Entre leones

Golpe bajo a la democracia española

Ya está el gato en la talega; es decir, por fin Pedro Sánchez es presidente del Gobierno. Lo pudo ser en verano, pero ha preferido los rigores del invierno para ponérselo más difícil todavía. Tiene algo de circense este madrileño de Tetuán.

Del debate, más allá de los exabruptos y los desbarres de la muchachada de la extrema derecha –no se he vislumbrado ni una pizca de centrismo por ningún lado, incluido el hijo de Suárez, que dio la espalda en vez de la cara-, destacaría el aguante de Pedro Sánchez –más que un buzo bajo agua, que diría, Pepote Rodríguez de la Borbolla, íntimo de Alfonso Guerra en su militancia antipedrista-, la lealtad de Pablo Iglesias, la crudeza de Gabriel Rufián y, sobre todo, las intervenciones de Aitor Esteban, que, como siempre, son para enmarcar.

El vasco es, de largo, uno de los políticos más serios y sólidos del erial político español, donde abundan los voceros, los mangantes, los trileros y los indocumentados.

Pero a lo que iba: Pedro Sánchez ya logró ser investido.
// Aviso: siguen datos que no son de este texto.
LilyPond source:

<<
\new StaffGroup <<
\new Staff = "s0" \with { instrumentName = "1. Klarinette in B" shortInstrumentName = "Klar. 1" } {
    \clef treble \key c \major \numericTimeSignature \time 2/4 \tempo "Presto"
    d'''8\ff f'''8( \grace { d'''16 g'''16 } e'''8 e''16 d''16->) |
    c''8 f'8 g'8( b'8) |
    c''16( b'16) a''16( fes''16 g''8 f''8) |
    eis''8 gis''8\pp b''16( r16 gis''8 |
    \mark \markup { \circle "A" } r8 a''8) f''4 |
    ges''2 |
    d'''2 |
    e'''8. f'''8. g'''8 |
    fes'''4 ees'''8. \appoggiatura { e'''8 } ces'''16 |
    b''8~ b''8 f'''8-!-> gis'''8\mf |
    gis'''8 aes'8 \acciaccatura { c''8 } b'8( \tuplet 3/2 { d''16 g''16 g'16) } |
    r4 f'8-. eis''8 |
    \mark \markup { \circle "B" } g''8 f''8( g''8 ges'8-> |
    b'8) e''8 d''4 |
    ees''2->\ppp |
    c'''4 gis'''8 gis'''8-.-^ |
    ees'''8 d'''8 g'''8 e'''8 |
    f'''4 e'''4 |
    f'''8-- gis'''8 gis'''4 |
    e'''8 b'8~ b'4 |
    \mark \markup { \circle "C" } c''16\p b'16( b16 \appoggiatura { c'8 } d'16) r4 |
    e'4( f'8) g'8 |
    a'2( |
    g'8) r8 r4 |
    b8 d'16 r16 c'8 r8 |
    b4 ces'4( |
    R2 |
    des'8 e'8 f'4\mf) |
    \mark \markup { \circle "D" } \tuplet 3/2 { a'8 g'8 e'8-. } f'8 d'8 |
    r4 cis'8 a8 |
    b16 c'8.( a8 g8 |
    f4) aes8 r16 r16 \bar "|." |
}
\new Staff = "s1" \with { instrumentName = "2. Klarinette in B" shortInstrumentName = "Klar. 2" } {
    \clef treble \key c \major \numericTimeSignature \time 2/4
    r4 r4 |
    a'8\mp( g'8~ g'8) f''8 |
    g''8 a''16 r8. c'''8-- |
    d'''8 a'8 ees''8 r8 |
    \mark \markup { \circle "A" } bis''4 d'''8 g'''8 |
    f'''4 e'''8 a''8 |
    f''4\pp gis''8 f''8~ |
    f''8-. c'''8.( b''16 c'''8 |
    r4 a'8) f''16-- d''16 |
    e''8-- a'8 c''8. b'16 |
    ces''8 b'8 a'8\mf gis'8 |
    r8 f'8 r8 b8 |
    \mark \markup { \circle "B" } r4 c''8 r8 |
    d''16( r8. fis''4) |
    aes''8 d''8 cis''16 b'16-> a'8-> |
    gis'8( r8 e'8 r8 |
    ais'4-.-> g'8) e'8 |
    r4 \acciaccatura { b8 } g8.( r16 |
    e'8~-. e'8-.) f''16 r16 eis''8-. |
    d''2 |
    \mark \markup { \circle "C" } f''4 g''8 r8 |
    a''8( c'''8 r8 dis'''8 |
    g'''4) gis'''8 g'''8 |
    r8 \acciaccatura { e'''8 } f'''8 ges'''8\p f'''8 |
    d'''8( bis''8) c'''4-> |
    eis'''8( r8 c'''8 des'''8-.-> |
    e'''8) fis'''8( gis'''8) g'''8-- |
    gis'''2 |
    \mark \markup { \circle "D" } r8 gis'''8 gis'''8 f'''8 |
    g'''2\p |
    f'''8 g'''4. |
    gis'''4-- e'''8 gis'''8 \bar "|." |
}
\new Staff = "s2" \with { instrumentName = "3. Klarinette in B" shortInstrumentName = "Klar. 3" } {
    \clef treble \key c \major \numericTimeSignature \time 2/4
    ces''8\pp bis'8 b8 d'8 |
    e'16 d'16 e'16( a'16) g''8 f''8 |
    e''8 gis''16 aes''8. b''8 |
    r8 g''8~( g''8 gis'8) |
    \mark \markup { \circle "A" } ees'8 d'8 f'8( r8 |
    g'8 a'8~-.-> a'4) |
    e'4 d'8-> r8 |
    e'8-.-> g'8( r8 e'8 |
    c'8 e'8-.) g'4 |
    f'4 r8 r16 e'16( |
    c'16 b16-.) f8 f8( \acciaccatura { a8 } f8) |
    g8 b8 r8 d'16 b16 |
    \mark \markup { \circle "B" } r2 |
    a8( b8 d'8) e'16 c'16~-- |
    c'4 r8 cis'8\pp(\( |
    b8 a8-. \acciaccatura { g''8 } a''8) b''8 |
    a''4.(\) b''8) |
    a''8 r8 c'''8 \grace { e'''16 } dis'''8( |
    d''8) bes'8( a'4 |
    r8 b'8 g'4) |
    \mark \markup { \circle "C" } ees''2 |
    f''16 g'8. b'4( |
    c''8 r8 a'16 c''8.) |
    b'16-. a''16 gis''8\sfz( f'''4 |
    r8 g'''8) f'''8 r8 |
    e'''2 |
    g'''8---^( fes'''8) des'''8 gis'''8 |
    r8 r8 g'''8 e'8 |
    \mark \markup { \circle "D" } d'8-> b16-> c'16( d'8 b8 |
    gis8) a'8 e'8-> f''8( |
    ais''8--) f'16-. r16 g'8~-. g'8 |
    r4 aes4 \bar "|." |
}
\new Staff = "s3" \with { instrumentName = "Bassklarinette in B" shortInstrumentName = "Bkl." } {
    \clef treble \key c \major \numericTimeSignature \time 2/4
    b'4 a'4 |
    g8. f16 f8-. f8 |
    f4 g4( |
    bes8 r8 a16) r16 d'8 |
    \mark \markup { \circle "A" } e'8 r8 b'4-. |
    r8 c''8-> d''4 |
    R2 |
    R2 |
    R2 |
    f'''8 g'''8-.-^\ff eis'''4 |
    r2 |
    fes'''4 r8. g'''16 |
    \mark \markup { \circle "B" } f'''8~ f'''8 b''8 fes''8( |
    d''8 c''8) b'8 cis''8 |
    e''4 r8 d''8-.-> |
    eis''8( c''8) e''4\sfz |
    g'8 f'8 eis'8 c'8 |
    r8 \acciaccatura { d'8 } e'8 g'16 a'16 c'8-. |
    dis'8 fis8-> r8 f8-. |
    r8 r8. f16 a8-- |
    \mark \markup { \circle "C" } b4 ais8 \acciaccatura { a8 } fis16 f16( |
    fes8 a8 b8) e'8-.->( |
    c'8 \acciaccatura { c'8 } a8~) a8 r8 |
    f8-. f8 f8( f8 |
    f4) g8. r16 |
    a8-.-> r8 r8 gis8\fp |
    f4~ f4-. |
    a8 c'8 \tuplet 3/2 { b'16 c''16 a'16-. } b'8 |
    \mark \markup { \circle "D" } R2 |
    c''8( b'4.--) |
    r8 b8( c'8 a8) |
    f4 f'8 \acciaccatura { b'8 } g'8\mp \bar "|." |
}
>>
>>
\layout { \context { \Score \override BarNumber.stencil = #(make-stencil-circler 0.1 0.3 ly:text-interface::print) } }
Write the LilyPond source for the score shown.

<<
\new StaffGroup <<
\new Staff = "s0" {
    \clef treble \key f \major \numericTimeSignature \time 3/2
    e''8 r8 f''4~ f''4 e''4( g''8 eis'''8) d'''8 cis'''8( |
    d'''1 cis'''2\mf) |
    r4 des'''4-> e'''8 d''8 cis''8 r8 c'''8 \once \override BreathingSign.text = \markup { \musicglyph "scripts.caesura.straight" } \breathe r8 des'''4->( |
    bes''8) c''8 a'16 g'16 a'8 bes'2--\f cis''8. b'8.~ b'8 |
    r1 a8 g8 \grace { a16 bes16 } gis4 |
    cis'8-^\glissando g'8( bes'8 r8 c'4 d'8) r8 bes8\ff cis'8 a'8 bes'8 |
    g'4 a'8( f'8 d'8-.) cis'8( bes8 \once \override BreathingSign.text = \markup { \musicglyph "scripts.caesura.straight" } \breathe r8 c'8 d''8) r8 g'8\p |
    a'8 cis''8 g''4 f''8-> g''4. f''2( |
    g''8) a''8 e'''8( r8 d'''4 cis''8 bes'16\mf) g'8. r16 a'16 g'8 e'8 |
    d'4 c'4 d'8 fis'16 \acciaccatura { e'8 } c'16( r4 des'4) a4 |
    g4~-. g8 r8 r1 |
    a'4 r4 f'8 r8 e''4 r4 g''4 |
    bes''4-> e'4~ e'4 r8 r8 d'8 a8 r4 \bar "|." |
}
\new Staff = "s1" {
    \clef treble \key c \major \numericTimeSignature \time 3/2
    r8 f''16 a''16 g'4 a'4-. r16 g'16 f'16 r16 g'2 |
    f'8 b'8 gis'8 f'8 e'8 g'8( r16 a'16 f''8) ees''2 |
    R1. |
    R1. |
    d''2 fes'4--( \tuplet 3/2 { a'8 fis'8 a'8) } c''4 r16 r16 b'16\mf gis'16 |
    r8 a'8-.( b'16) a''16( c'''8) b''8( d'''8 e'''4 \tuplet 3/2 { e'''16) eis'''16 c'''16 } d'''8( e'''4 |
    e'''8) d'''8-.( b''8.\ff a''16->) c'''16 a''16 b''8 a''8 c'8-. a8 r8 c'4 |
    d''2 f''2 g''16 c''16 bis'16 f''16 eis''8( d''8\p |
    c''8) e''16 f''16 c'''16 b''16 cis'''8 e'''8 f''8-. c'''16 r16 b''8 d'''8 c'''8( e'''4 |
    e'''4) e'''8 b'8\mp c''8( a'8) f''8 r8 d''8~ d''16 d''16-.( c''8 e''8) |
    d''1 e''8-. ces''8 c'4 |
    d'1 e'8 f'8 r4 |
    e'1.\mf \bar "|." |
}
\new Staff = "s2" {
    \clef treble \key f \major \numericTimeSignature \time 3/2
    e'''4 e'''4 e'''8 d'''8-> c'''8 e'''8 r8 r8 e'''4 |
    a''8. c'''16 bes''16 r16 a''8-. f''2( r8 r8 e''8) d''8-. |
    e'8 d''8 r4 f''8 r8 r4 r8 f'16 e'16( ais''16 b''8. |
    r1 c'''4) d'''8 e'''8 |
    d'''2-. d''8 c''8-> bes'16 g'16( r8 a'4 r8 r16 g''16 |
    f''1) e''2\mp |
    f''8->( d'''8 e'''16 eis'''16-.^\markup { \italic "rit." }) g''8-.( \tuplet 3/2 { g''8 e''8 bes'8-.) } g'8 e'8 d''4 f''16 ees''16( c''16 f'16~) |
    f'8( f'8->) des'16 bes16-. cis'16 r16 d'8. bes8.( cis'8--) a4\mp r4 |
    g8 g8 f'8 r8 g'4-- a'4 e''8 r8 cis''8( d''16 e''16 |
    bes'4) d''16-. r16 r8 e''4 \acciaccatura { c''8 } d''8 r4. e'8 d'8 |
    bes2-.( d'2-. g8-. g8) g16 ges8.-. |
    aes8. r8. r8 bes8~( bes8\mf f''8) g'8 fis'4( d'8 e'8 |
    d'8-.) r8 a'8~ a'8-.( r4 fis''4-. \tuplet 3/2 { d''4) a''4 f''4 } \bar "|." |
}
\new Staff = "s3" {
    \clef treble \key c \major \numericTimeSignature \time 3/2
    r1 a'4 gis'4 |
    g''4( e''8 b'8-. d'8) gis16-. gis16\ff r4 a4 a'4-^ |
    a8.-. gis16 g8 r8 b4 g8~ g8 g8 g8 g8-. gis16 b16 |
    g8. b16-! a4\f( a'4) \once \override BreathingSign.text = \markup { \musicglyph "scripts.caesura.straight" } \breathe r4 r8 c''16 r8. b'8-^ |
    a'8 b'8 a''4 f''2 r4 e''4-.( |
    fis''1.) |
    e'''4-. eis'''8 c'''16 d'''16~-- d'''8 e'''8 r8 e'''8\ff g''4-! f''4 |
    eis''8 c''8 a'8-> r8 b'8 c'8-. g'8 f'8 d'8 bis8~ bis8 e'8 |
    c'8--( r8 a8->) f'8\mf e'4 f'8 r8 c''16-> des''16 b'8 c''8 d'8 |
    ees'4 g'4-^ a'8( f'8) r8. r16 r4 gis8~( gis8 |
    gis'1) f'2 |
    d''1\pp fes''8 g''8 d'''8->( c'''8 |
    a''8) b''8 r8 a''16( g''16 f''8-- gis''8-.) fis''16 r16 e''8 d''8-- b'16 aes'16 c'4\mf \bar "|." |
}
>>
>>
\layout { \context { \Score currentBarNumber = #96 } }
En su toma de posesión bromeó hasta con Felipe VI, que como es sabido es el jefazo de eso que llaman los fascinerosos "altas instancias del Estado".

Más de una y dos han esgrimido lo de las "altas instancias del Estado" para justificar su voto.

Está bien que el Rey bromee, no en vano es un ser humano moliente y corriente: no tiene nada de divino, afortunadamente, aunque estoy seguro que a Leti le gustaría verlo como Jerjes en lo alto de un elefante o mejor a los mando de un ovni.

Pero debería tomarse en serio, muy en serio, el aviso a navegantes que lanzaron Unidas Podemos y el PNV sobre el apoderamiento por parte de la derecha de su regia figura.

No es necesario que un Borbón se haga sindicalista ni que se apunte a un cine club a estas alturas de la historia, pero no estaría nada mal que, en vez de rodearse de asesores y leguleyos rancios y afines a congregaciones religiosas ultraconservadoras, pusiera en su vida a algunos profesionales, digamos, más modernos. Es además lo que le pega a la reina Leti, que, cuando era jovenzuela y molona, ejerció de rojilla.

Y ya puestos, al igual que sudó la camiseta en la investidura de Rajoy, Felipe VI debería explicarle a Pablo Casado que ser patriota conlleva también no bloquear la renovación de las instituciones del Estado, entre ellas la del Poder Judicial.

Si es necesario, con la discreción de la que ha hecho gala en otras ocasiones –por ejemplo, con Antonio Hernando, portavoz para todo del Grupo Socialista de Pedro Sánchez y Susana Díaz-, que haga un aparte con el líder del PP y le deje meridianamente claro que no cuenten ni con él ni con ningún elefante blanco para una eventual asonada, picnic militar o algo parecido en el nombre de la Patria.

No hace falta que le dé un pellizco en los huevos para hacerse entender; se me ocurre que podría sugerirle una revisión de las notas de su carrera por indicación reservada de "altas instancias del Estado". Seguro que Casado, un hombre pragmático donde los haya, entendería la conveniencia de no asociarse tanto con Vox y el brazo militar ultra que encabeza el ex general Fulgencio Coll.

De Arrimadas no digo nada, porque me dan ganas de llorar directamente.

Ahora falta Ana Botín, que está en plena campaña de blanqueo (de imagen). Jesús Calleja, que es un fenómeno, la ha metido por la puerta grande en el mundo de los mortales con un reportaje XXL.

En líneas generales, bien que nos cuente su dieta para perder kilos a los 58 años, que presuma de feminista, que le mole lo del cambio climático, que con su madre mal pero bien. Bueno, lo de que los bancos no desahucian desde 2012 no se lo cree ni la presidenta del Banco de Santander. Tendrá que reunirse consigo misma para revisar esas cifras tan vacilonas.

Pero ya puesta de blanco, podría darle una vuelta a los grandes medios de comunicación, que se han tirado al monte –hasta El País empieza otra vez a ser infumable- contra un Gobierno que aún no está ni constituido.

No en vano, ella y su banco son los dueños y señores de casi todos esos periódicos y televisiones que más que ejercer la libertad de expresión contra el Gobierno de Pedro Sánchez –sin los 100 días de gracia, claro- están creando el caldo de cultivo para propinarle un golpe bajo a la democracia española.